Put those four things together and it's easy to see why Microsoft responded by creating the new Office Open XML formats. It has already put these through the ECMA open standards process with a committee that included Apple, the British Library and many others. It now wants to get them accepted by the OSI.

The big question, of course, is why Microsoft didn't simply adopt ODF. So I asked. The answer was that unless businesses could interchange documents between the old and new formats, the new standards would be difficult to adopt. ODF was not defined with Microsoft compatibility in mind, and couldn't offer the level of compatibility it required.

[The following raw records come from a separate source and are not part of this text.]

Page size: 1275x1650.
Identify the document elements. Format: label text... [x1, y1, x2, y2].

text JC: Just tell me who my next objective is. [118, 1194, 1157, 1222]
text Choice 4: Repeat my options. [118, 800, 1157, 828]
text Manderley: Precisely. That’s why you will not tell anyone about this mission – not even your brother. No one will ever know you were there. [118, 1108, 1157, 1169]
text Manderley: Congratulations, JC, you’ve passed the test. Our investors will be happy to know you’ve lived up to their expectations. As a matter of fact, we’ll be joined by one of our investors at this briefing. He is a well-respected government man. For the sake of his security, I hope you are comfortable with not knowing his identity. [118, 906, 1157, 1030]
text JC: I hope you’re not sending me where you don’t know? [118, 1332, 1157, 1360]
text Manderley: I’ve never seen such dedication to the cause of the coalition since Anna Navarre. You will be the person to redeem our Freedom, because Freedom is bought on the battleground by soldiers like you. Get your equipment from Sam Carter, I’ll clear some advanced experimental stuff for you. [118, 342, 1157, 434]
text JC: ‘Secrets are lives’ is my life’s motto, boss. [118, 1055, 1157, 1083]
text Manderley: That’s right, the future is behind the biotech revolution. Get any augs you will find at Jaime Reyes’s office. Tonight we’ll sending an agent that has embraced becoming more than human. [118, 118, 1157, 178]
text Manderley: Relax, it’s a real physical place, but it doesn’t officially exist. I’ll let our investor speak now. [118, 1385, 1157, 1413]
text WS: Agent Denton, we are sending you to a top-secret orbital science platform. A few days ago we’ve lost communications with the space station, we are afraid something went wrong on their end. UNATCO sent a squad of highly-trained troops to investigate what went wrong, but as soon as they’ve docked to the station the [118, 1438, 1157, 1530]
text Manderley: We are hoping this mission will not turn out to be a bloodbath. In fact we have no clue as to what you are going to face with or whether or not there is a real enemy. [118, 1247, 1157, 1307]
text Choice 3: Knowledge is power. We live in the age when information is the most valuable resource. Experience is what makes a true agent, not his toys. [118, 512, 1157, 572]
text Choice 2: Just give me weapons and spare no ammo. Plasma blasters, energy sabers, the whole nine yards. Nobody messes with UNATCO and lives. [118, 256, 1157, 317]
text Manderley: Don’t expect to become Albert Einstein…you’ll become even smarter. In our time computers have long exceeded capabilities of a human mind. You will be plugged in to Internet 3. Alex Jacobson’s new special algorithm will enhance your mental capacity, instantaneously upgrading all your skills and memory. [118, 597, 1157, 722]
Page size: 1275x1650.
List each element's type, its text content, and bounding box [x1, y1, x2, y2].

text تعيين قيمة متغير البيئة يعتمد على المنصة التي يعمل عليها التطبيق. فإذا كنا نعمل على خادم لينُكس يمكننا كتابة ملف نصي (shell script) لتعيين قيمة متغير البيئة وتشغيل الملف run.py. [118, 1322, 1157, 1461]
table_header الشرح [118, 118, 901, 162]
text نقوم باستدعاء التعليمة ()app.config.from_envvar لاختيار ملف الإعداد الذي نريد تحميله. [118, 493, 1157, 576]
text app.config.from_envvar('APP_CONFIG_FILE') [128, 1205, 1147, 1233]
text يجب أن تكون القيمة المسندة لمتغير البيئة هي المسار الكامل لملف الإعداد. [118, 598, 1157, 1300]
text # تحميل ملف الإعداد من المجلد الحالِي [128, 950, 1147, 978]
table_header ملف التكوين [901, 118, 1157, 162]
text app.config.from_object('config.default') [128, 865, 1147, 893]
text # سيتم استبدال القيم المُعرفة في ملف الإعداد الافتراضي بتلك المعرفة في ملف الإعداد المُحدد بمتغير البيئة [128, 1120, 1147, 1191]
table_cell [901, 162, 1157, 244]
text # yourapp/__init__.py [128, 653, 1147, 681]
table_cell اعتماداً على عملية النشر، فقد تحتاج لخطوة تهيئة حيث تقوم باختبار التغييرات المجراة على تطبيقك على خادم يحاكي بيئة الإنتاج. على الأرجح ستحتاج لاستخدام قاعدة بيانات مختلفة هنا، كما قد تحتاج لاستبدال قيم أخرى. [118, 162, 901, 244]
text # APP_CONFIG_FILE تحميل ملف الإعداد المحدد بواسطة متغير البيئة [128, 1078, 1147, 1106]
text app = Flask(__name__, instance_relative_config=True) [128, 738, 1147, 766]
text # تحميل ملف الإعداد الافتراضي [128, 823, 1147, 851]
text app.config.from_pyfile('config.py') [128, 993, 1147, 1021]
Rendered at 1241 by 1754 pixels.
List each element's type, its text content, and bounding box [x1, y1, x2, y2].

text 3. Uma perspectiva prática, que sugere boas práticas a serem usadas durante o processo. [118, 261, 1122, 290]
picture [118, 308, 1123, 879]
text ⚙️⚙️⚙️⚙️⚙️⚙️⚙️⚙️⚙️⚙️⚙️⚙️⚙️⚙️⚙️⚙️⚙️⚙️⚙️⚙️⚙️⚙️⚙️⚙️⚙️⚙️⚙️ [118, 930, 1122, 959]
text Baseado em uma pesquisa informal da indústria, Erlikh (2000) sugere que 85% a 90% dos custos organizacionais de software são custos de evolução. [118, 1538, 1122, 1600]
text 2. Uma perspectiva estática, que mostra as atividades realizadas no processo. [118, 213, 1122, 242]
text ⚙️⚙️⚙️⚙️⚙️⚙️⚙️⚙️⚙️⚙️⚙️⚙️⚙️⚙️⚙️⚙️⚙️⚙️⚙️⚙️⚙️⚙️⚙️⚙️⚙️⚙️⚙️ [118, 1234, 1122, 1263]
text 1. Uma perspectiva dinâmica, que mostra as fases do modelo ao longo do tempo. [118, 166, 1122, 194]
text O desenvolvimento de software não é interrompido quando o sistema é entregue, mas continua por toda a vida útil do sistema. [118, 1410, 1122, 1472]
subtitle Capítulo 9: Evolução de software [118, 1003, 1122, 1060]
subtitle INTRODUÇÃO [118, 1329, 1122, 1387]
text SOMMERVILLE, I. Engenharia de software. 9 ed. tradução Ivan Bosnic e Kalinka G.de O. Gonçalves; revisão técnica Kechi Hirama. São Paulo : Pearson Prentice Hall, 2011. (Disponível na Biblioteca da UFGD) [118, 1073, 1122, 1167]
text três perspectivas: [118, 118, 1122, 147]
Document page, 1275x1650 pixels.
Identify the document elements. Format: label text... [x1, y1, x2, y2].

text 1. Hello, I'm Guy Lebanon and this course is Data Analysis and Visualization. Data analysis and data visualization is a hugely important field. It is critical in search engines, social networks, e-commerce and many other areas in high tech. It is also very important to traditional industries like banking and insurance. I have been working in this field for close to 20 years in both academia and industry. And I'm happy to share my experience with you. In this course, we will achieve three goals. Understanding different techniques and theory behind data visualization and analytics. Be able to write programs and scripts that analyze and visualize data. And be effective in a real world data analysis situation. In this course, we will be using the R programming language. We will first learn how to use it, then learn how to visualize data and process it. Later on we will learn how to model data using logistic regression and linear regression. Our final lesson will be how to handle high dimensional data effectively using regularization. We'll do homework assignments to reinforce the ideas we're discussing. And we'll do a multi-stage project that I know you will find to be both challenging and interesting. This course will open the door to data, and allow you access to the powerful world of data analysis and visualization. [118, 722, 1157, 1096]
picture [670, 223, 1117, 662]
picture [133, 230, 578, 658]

According to Microsoft program manager Brian Jones, the company has "no issues with ODF", which does a different job. Microsoft's goal was different: "An open XML format that could fully represent the existing base of Word binary documents." Either way, you don't have to use the new formats: the old ones are still supported. You don't have to buy a new copy of Office: the backwards compatibility pack very easily adds support to some earlier versions of Office for Windows. And you don't have to use either the old or new formats: you can still use plain text, RTF, HTML, PDF, ODF or whatever else does what you need.

There is no reason to be browbeaten into thinking that there should only be one document format. And I welcome the increases in power, flexibility, openness and choice brought by .docx, even though I have no intention of using it.